B&T’s favourite opinionated columnist Robert Strohfeldt from Strohfeldt Consulting has penned his final piece in a four-part series on the existential threats to adland, starting with Identity, then progressing to cover Credibility and Competition. Today, he explores the issue of remuneration.
The vast majority of people working in the industry love what they do – something never to be taken for granted. Every research study conducted into the primary reason for people changing jobs is surprisingly not for money. It is for job satisfaction.
Another of the changes I have seen over 30 years is the drop in salaries across the board for every role in agencies. This is not unique to advertising; wage growth has been stagnant for some time. But compare 2016 to 1983 and all agency jobs pay far less in real terms than the wages stagnation we have witnessed since the GFC.
The simple reason is that advertising agencies are nowhere near as profitable as they once were. But agency remuneration structure, though highly rewarding at the time, had an inherent weakness that the digital world has glaringly exposed.
There used to be a saying ‘Media Means Money’ – an agency was paid 10 per cent commission on the media expenditure, which was limited to mainstream, and a 7.5 per cent service fee on top of that plus production (print and electronic) charges – in some cases head hours for jobs outside of creating and producing ads.
Head hours was seen as a mug’s game, not particularly profitable and as a colleague once said “Only prostitutes and lawyers charge by the hour”.
Though the revenue stream was fabulous, we were in fact “giving away” the thinking and making money on commissions and the production.
Advertising agencies were originally “advertising agents” – as mentioned in the article on ‘Credibility‘; advertising agents bought press space for as little as possible and sold it to clients for as much as possible.
Essentially, they were retailers of press space, as opposed to providers of advice i.e. what is most beneficial for you (the client), as opposed to me (the vendor) was not how the system worked. Walk into any retailer today and ask, “Is this product any good?” I seriously doubt you will get the response, “It is a piece of shit”.
If a better option is recommended, even if it is the same price or cheaper than the original product enquired about, it will be because the margin is greater i.e. the benefit is always going to favour the retailer.
When creative was added to the service, the revenue came from the production and printing. But the really valuable stuff, the thinking, was literally given away for free.

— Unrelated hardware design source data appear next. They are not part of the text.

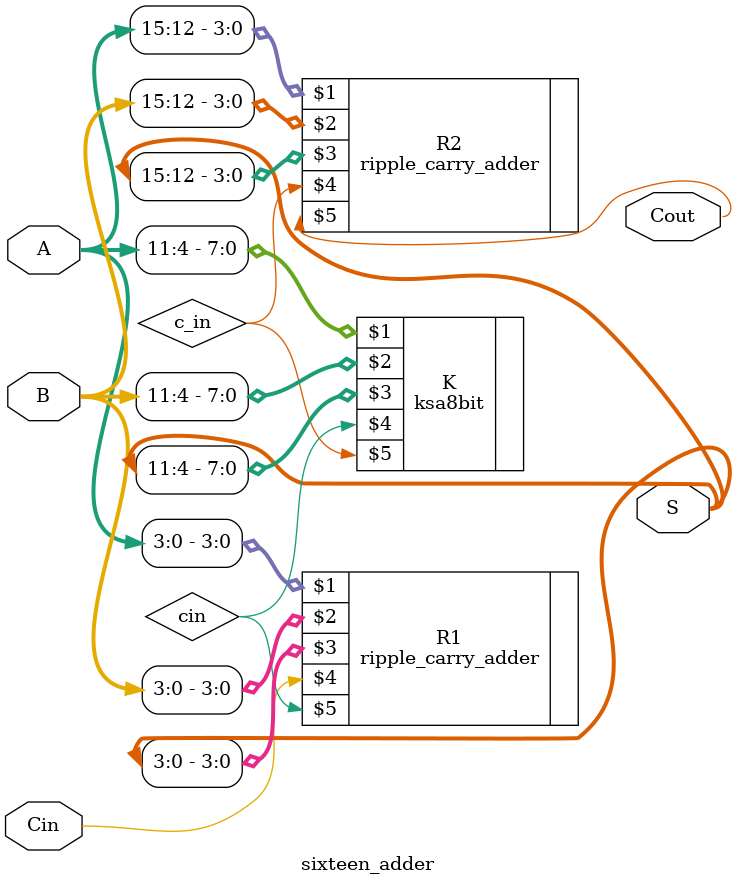
<source format=v>
`timescale 1ns / 1ps


module sixteen_adder(A,B,Cin,S,Cout);
input [15:0] A,B;
input Cin;
output [15:0] S;
output Cout;
wire cin,c_in;

ripple_carry_adder R1(A[3:0],B[3:0],S[3:0],Cin,cin);
ksa8bit K(A[11:4],B[11:4],S[11:4],cin,c_in);
ripple_carry_adder R2(A[15:12],B[15:12],S[15:12],c_in,Cout);


endmodule

</source>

In many ways, our industry still operates in a similar manner, that is, we give away the most valuable component of the overall service we provide and charge for superficial crap. Rather than solve problems, our industry became trapped into a system where revenue was only generated if media was bought and ads were produced.

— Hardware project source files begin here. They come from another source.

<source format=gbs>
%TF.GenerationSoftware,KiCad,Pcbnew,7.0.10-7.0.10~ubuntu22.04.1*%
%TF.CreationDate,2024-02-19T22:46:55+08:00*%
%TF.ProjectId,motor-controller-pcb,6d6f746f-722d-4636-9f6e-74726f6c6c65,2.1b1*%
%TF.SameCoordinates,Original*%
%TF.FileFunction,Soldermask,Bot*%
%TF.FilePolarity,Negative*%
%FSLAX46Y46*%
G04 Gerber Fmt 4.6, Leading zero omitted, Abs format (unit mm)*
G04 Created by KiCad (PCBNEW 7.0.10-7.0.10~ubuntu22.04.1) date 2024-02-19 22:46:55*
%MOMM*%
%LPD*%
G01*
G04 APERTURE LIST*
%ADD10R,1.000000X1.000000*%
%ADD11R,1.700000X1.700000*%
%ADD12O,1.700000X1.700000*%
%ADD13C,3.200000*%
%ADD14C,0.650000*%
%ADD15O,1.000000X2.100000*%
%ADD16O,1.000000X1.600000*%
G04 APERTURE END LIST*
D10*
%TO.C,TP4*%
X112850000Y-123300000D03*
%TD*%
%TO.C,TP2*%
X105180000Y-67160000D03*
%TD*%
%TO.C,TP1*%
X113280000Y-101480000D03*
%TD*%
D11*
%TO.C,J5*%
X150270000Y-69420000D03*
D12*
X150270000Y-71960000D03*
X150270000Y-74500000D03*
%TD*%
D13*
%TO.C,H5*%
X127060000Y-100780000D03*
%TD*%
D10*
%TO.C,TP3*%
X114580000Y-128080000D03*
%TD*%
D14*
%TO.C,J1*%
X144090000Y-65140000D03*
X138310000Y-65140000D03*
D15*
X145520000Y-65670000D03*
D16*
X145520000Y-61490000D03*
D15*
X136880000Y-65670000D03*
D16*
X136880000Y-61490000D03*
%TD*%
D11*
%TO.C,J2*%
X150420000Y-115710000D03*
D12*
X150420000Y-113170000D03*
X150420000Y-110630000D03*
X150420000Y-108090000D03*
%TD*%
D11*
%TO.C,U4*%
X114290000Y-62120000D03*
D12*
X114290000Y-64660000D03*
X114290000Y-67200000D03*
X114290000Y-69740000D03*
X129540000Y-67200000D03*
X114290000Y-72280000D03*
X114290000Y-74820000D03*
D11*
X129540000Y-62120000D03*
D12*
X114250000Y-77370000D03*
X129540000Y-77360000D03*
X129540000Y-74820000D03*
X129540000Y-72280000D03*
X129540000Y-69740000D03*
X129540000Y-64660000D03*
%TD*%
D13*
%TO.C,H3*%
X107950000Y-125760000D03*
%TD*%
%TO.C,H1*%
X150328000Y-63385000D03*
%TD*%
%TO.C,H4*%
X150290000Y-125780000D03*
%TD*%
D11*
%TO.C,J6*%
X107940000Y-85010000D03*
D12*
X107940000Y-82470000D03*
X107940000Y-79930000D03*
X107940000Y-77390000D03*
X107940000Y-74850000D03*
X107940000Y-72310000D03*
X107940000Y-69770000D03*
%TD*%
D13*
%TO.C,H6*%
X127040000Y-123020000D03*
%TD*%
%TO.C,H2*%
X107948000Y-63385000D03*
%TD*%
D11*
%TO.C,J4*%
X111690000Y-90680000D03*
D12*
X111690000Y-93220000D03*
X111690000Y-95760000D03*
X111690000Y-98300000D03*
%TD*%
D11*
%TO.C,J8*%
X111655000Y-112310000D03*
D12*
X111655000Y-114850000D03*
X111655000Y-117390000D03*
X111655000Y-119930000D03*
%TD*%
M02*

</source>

Yes, there has been a shift to fee-based remuneration, but it is still biased towards making or booking something. For all the jokes made about lawyers, the bastards know how to bill – they bill in six minute increments. Yes, 10 to the hour and how they keep track of that is anyone guess. They have prostitutes covered there (both male and female). Even they wouldn’t have the gall to bill you for the time it takes to get undressed.
Lawyers also have the advantage of hundreds of bright young things all prepared to pretty much sell their souls to make equity partner. And to make equity partner, you firstly need a record of producing loads of billable hours. Very profitable having hundreds of minions, who you pay $2.50 an hour and charge out at $300 an hour. (Not quite $2.50, but the variance between what the bulk of associates are paid and the amount they are billed out for makes the three times head hours cost formula look like chump change.)
This approach is not only taken by lawyers. Accounting/advisory/management consulting firms all use a similar formula.
Apart from being a very profitable business model, their fee approach ensures they are seen as providers of advice and clients know (or should I say believe) they are paying for objective advice – they are paying for an intangible, which is quite a coup.
History always comes back to bite you on the bum in some way. We want to be seen as providers of advice and yet historically we have used commissions and “making something” as our primary form of billing. As an industry, we have never said “this is the idea and it will cost you $x”.
Of course to ensure the integrity of the idea from concept to finished product, we really need to produce it and that will be $y. But x should always be far greater than y.
In a digital world, with so many different forms or disciplines of communications/persuasion we have the opportunity to shift the billing model and charge for thinking. Ironic that an industry renowned for creativity doesn’t charge for it. Imagine artists giving away their paintings, only making money on marking up canvas, frames and paints, crayons etc.?
In essence, that is what the advertising industry has been doing for over 150 years. All of the fabulous ideas (both creative and media), essentially have been given away for free. And when something is free, you place very little value on it.